Впрочем, все медицинские страхи оказались напрасны: девятнадцатилетняя Галина Петровна была великолепно, возмутительно здорова — и не могла побаловать докторов ни рвотными муками раннего токсикоза, ни давлением, ни неукротимым желанием полакомиться сырой штукатуркой либо пахучим содержимым переспевшего мусорного бачка. Легкие ее были девственно чисты, а безупречно розовую и стрельчатую, как храм, гортань можно было демонстрировать студентам в качестве образцовой. Поэтому странный кашель, поволновавшись, решили оставить без внимания, на всякий случай прописав Галине Петровне пить сок редьки с сахаром (по чайной ложке три раза в день).
И никто, никто не догадался, что она просто никак не может расплакаться.
Впрочем, не догадывалась об этом и сама Галина Петровна, с покорным ужасом носившая свой раздувающийся живот — жуткий, шелковистый, смугло-золотой. Живой. Галина Петровна боялась дотрагиваться до него руками — да что там дотрагиваться! — переодеваясь, она накрепко зажмуривалась, лишь бы не натолкнуться взглядом на набухшее чрево, таившее — Галина Петровна в этом не сомневалась — что-то еще более чудовищное, мохнатое и многочленное, чем сам Линдт.
Недели за три до родов Галине Петровне даже приснилось, будто из ее живота тянется бесконечная (Линдт бы сказал — мебиусная) бумажная лента, вся исписанная витыми невозможными линдтовыми закорючками, и когда эти закорючки, тихо стрекоча, принялись переползать с бумаги на ее голые, жутко и широко растопыренные ноги, Галина Петровна проснулась с таким криком, что переполошила едва ли не весь почтенный ведомственный дом. Линдт, даже спросонья соображавший лучше прочих тугодумных смертных, ловко проверил под икающей и хохочущей Галиной Петровной простыни, а потом ощупал ее беременный живот — быстро, бережно и осторожно, словно это и не живот был вовсе, а раненый звереныш, перепуганный, отчаявшийся, а потому способный здорово укусить.

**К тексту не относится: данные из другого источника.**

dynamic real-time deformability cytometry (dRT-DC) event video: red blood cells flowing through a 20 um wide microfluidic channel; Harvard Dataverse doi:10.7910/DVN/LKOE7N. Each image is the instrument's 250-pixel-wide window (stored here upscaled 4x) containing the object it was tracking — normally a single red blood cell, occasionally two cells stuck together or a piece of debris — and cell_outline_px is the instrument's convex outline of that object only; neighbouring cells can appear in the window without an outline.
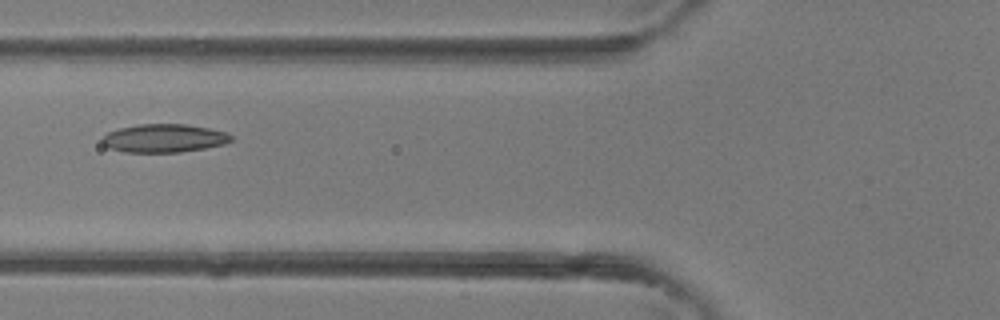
{"species": "common noctule bat (a hibernating species)", "species_latin": "Nyctalus noctula", "temperature_condition": "room temperature", "stored_images_in_passage": 5, "camera_frame_rate_fps": 3000, "um_per_image_px": 0.085, "animal": {"sex": "female"}, "frame": {"image": 1, "passage_image": 5, "time_ms": 1.333, "image_size_px": [1000, 320], "cell_outline_px": [[232, 140], [224, 144], [204, 148], [180, 152], [124, 152], [108, 148], [100, 140], [108, 132], [120, 128], [136, 124], [184, 124], [208, 128], [228, 132], [232, 136]], "centroid_in_image_um": [13.93, 11.75], "position_along_channel_um": 111.9, "area_um2": 21.27}}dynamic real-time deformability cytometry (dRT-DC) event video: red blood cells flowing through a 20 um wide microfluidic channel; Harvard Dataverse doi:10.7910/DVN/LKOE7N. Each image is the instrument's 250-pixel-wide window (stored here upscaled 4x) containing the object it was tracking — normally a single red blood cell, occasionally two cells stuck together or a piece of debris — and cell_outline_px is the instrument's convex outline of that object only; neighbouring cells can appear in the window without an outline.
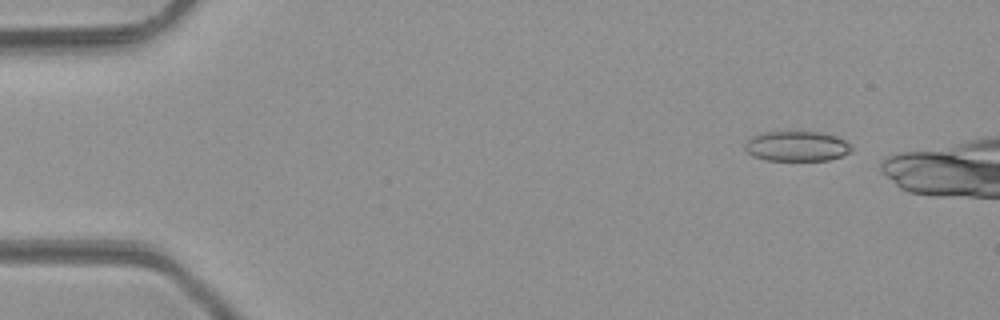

Нигде не было мокро или больно, и вообще — Галина Петровна, сидевшая на постели в ворохе взбитых и скомканных подушек и одеял, даже икающая, даже заспанная, даже на немыслимых своих восьми-с-лишним-месячных сносях, выглядела возмутительно здоровой и соблазнительной: круглая грудь в круглом вырезе мятой сорочки, бликующие в свете ночника молочные молодые коленки, припухший, чуть подпекшийся от жара и ужаса рот. Даже огромное выпуклое пузо гармонично вписывалось в этот праздник плодородия, щедро пахнущий свежим потом, яблоками и будущим молоком. Однако докторица, наслышанная от Галины Петровны о линдтовых любовных аппетитах, еще пару месяцев назад настрого запретила всякие половые шалости, потому Линдт только крякнул и, притормозив руки, которые уже не исследовали, а откровенно ласкали, поплелся звонить этой самой докторице — да, Ольга Иванна, вы уж простите, что так поздно, нет, думаю, не началось, просто… что вы говорите? ну, воля ваша, ваша, говорю, воля и ваша епархия, делайте, что считаете нужным.
Ольга Иванна, оседлав ближайшую скорую, примчалась через полчаса и, взвихрив академическую квартиру — а что это мы такие грустные? а где это у нас сумочка для роддома? а ну-ка давленьице у нас? а давленьице у нас как у летчика-испытателя! — мигом уволокла так и не переставшую похохатывать и икать Галину Петровну в родильные недра, предназначенные для партийных и прочих полезных родине богов.
Линдт — маленький, сухой, похожий не то на вставшее на задние лапы чучело пожилого львенка, не то на молодящегося египетского божка, — остался маяться у ледяного ночного окна, провожая жену грустными глазами (не обернулась, нет, и снова не обернулась). Скорая, покрутив толстым красноглазым задом, выехала наконец со двора, и Линдт, машинально вычислив алгоритм чередования заснеженных елочных макушек и увенчанных чугунными пиками штакетин ограды, вернулся в спальню — единственное, кроме кабинета, обжитое место громадной квартиры. Было ясно, что тревожиться, в общем, не из-за чего, но на сердце все равно было неспокойно, то ли потому, что за год Линдт привык засыпать, до краев наполнив ладонь молодой женской грудью, то ли потому, что к утру Галина Петровна всегда умудрялась выскользнуть из подневольных объятий и отползти далеко-далеко, к самому краю постели, так что просыпался Линдт все равно один — вытянув опустевшую, напрасную руку, будто городской побирушка, юродивый старичок, пытающийся ухватить жизнь за неотвратимо ускользающие юбки.